The CIA also reaches into the boardroom to impose compliance supervisory requirements on the board of directors—a new arrangement that began surfacing in CIAs in the past few years. The GSK CIA requires the board to meet at least quarterly to review and oversee the company’s compliance program and personnel. Each member of the board must then sign a resolution certifying that the compliance program is effective.
“This development is quite new and quite controversial,” says Mary Jo White, former U.S. Attorney for the Southern District of New York and now a partner in Debevoise & Plimpton. “There’s a very strong argument that this really goes beyond what a board could be expected to do or really has the expertise to do.”
Such developments in the CIA appear to be efforts to legislate what regulators see as best practices through settlement agreements, White says. Another prime example of this in the GSK CIA is a provision that gives the OIG the power to require a product recall—recall expertise in the federal government resides in the FDA, which doesn’t have such a power.
“That’s a prime example of legislating an enforcement issue by virtue of a settlement agreement,” White says. “And it has all the pitfalls and weaknesses associated with [doing this]: You really need the expertise and an open rulemaking process that applies to everyone.”

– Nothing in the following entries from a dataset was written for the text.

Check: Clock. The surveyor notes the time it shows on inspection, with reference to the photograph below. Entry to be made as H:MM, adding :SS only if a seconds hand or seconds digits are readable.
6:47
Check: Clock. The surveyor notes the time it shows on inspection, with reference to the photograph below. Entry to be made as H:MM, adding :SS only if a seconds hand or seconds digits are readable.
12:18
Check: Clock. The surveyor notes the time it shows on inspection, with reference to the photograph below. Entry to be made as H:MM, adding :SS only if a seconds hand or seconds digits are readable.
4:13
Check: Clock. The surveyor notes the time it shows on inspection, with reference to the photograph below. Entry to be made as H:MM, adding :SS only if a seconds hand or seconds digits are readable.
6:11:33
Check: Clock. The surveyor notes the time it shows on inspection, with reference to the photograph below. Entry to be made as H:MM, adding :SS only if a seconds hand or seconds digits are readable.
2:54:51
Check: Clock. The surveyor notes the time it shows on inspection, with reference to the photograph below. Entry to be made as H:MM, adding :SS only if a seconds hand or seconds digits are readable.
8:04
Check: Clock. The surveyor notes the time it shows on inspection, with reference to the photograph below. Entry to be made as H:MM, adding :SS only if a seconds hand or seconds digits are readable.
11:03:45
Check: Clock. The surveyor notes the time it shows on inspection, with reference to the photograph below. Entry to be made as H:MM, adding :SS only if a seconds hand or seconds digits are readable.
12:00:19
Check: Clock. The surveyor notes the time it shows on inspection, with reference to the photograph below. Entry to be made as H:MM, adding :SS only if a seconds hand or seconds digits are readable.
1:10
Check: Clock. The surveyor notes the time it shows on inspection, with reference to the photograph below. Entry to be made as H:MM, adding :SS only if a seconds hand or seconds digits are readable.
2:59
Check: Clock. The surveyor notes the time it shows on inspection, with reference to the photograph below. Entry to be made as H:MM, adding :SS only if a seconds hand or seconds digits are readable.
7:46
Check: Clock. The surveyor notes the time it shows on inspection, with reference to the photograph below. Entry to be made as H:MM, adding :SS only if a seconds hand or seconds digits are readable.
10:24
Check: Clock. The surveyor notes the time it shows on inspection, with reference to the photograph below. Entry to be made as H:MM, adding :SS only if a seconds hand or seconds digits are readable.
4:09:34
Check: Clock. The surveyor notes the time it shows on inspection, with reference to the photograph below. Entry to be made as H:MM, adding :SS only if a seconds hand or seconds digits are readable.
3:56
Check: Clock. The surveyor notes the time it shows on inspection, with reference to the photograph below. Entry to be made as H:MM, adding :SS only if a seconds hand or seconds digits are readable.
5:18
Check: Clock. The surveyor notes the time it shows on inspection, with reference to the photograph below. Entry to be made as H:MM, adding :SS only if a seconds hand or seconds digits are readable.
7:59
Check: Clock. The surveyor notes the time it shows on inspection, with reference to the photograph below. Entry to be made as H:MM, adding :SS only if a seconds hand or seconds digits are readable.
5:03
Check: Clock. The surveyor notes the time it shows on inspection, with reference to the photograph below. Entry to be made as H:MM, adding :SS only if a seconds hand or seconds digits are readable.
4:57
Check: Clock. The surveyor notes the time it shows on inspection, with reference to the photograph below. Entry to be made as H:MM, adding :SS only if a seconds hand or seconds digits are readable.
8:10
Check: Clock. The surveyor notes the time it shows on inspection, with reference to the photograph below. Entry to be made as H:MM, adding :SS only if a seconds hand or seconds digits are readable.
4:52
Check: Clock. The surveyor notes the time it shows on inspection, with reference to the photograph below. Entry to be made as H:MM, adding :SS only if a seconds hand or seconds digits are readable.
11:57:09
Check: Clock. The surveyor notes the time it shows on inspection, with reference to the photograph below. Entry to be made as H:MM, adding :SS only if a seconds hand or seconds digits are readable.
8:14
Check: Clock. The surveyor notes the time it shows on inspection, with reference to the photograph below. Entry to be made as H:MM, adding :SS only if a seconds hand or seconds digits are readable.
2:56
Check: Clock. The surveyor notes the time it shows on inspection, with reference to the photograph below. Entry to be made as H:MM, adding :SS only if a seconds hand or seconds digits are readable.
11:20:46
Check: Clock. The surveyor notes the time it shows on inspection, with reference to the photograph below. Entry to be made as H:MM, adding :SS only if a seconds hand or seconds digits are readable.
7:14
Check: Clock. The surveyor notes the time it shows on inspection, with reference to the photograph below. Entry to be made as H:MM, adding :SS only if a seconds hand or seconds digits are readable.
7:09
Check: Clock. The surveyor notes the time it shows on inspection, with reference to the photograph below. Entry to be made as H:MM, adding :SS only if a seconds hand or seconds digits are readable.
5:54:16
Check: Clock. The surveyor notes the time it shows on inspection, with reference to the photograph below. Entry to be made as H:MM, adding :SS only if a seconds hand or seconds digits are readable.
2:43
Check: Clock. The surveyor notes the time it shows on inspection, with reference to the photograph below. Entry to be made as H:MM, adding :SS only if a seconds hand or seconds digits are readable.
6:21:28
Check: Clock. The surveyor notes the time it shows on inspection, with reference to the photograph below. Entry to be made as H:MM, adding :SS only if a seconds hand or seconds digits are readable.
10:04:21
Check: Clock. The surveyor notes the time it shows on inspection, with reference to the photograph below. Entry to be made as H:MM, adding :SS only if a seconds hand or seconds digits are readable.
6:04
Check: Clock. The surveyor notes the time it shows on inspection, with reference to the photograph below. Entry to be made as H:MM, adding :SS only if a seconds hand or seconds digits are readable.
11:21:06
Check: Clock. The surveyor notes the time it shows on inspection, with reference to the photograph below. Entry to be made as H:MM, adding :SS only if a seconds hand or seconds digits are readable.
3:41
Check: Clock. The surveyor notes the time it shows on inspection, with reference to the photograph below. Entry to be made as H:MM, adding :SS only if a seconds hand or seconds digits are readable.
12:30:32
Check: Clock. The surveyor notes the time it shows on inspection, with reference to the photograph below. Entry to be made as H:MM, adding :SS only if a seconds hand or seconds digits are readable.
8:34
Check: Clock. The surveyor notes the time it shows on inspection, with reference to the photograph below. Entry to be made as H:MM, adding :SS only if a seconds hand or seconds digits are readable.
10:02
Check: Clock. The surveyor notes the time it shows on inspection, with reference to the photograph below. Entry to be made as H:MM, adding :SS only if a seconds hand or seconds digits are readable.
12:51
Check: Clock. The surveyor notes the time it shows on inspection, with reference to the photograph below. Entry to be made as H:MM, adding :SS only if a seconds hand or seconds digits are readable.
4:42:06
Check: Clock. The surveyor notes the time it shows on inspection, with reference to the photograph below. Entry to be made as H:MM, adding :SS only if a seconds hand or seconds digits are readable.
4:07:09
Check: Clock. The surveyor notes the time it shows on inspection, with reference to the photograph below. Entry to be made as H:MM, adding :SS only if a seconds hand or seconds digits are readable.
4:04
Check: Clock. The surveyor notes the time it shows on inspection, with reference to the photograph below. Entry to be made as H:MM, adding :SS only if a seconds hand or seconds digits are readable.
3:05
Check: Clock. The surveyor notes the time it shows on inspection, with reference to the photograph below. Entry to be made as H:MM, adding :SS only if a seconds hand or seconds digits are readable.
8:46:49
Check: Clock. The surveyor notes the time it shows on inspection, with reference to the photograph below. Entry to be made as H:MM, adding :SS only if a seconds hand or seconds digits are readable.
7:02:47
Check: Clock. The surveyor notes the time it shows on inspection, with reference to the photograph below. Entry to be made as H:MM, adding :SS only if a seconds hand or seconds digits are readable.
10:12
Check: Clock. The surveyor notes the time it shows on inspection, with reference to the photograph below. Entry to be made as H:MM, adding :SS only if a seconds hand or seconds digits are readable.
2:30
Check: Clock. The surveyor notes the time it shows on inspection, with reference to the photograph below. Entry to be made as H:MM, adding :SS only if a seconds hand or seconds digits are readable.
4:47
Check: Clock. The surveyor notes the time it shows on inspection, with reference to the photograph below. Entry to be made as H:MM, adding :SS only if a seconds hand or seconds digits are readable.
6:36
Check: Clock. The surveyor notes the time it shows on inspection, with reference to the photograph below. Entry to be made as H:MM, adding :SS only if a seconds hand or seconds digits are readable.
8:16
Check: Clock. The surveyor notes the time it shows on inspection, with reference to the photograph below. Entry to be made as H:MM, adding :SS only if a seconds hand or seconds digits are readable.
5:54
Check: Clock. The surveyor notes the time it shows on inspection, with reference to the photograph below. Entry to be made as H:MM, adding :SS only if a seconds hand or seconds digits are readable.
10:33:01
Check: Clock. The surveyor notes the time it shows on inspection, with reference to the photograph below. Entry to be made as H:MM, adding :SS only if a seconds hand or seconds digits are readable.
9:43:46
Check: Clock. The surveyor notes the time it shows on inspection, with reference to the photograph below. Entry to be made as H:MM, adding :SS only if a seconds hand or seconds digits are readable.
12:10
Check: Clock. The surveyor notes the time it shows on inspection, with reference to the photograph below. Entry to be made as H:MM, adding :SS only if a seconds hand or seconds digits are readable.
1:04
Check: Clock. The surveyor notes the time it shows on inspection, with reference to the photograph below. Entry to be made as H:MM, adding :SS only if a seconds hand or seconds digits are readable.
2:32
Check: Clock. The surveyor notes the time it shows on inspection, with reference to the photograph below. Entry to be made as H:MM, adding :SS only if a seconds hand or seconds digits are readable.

Finally, the criminal plea agreement imposes DOJ oversight of GSK compliance efforts, a measure that continues to expand compliance requirements set forth in other recent plea agreements and comes on top of the OIG oversight outlined in the CIA. Under the plea agreement, GSK is required to provide reports and certifications to the Health Care Fraud Unit of the U.S. Attorney’s Office in Boston and the Consumer Protection Branch of the DOJ for five years. It’s a new development and also raises the question of how the OIG and DOJ oversight will interact. In May, Abbott Laboratories entered into a criminal plea agreement related to off-label promotion that imposed similar compliance requirements, but Abbott faced a five-year term of probation supervised by the court rather than the DOJ.
“What if the DOJ and HHS-OIG don’t agree on something? Who has the lead role in that, if anybody?” White says. “It’s a pretty significant ratcheting-up and a pretty significant injection of the DOJ and the courts into these cases, which has not been there before.”
The GSK settlement is a signal that the government is going to continue bringing off-label marketing cases and expanding the requirements the related settlement agreements impose, clearly in a continuing effort to discourage illegal drug-marketing practices.
“Companies are starting to get the message,” says Richard Beckler, a partner in Bracewell & Giuliani. “But these cases are going to go on as long as there are drugs and as long as there is advertising. For as long as I can remember, doctors have in one way or another been compensated by some pharmaceutical companies or medical device companies.”